* _ESTRATTO DELLA FONTE_:
—————

Un ambiente di lavoro così perfetto da risultare inquietante. In cui il capitalismo adotta una disciplina militare e la lascia applicare a un algoritmo. Angelo Mastrandrea, nel suo nuovo libro L’ultimo miglio, indaga in profondità la realtà degli stabilimenti Amazon, e non solo

Angelo Mastrandrea, giornalista de il manifesto, di cui è stato anche vice direttore, e curatore dell’inserto settimanale ecologista Extraterrestre, scrittore reporter tra i più prolifici, affida i suoi reportage a Internazionale, Venerdì di Repubblica, Le monde diplomatique.Ha pubblicato anche libri ibridi tra memorialistica storica, giornalismo d’inchiesta e narrazione tout court come Il trombettiere di Custer e Il paese del sole, entrambi per Ediesse, e Lavoro senza padroni. Storie di operai che fanno rinascere imprese (Baldini e Castoldi). Da pochi giorni è in libreria il suo ultimo lavoro, L’ultimo miglio (Manni) un viaggio nel mondo della logistica, nuova frontiera di una economia capitalista sempre più autoritaria.

Negli ultimi anni sei tra i rari cronisti che hanno tenuto in vita il reportage narrativo come forma di conoscenza del mondo che va oltre il giornalismo dei fatti. Come è cambiato questo mestiere dai tempi di Ermanno Rea, che è stato uno dei tuoi maestri?

—————

* _DATI FORNITI_:

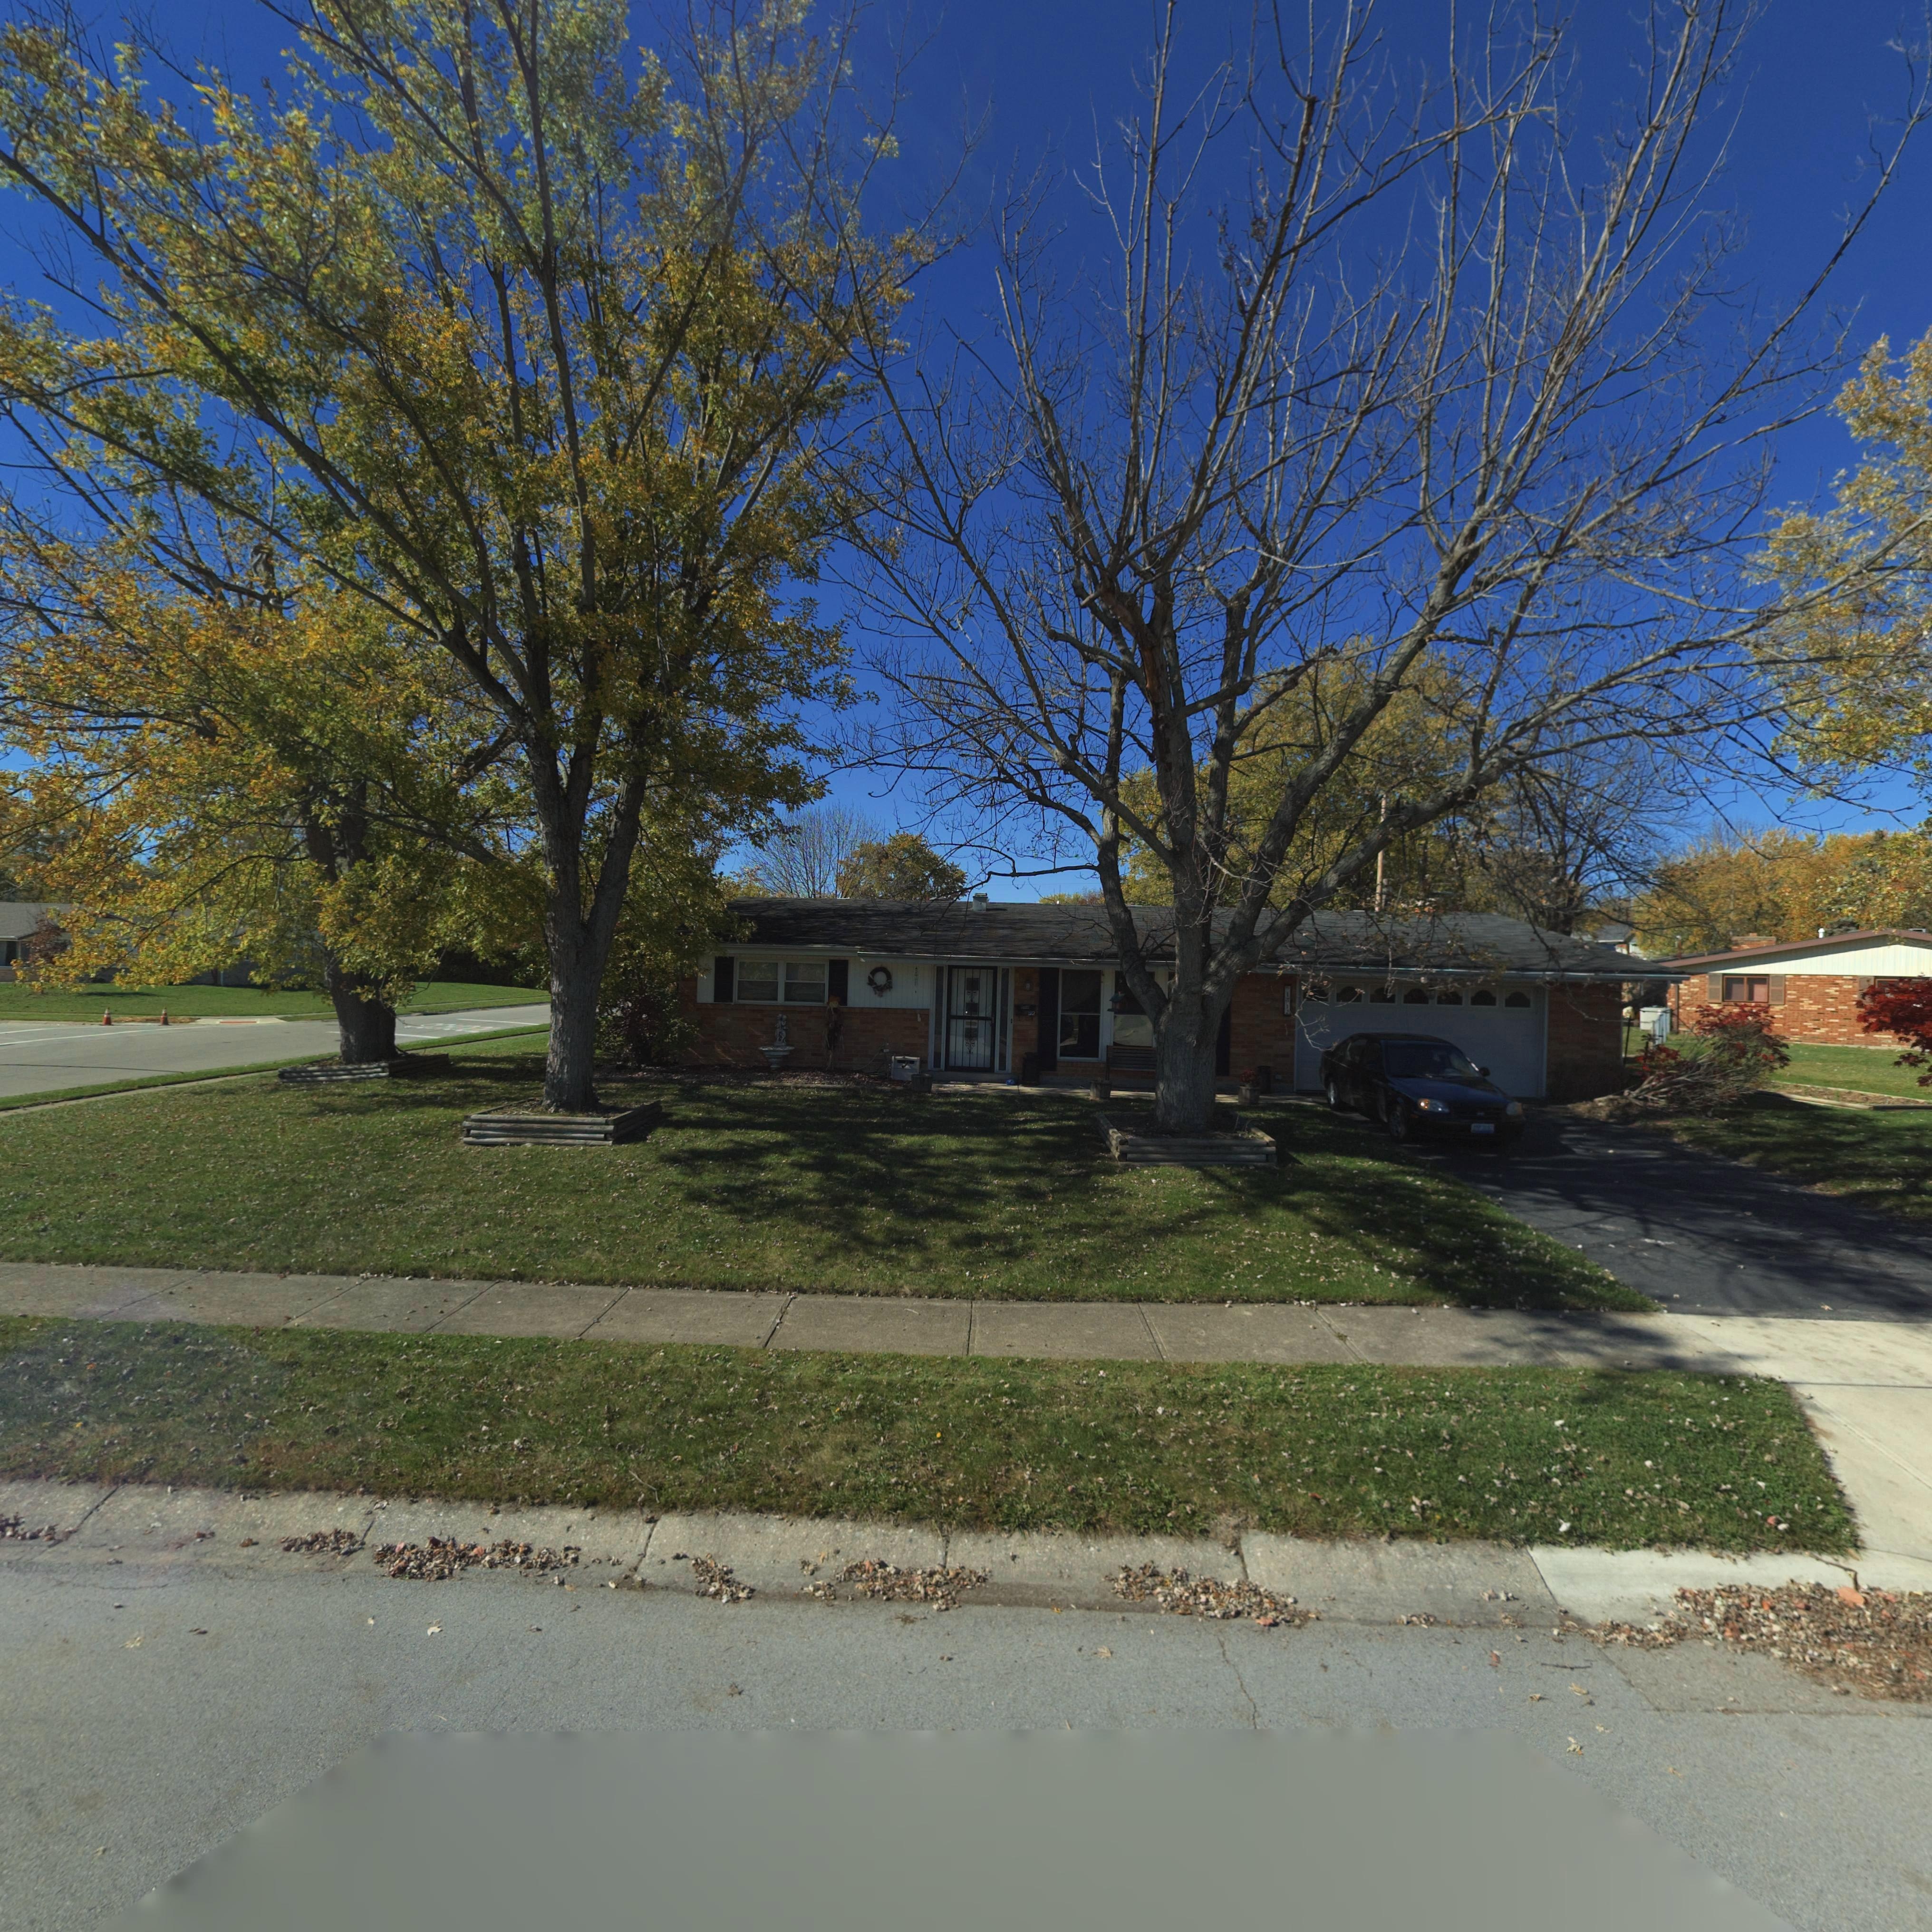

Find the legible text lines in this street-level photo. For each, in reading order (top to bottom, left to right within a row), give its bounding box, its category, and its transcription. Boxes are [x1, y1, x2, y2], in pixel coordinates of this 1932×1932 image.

—————

* _IL TUO COMPITO_: Riporta parola per parola il passo dell'intervista su L'ultimo miglio di Angelo Mastrandrea che va da "Negli ultimi anni" fino a "dei tuoi maestri?", incluse queste ultime parole.

* _COMPITO SVOLTO_:
Negli ultimi anni sei tra i rari cronisti che hanno tenuto in vita il reportage narrativo come forma di conoscenza del mondo che va oltre il giornalismo dei fatti. Come è cambiato questo mestiere dai tempi di Ermanno Rea, che è stato uno dei tuoi maestri?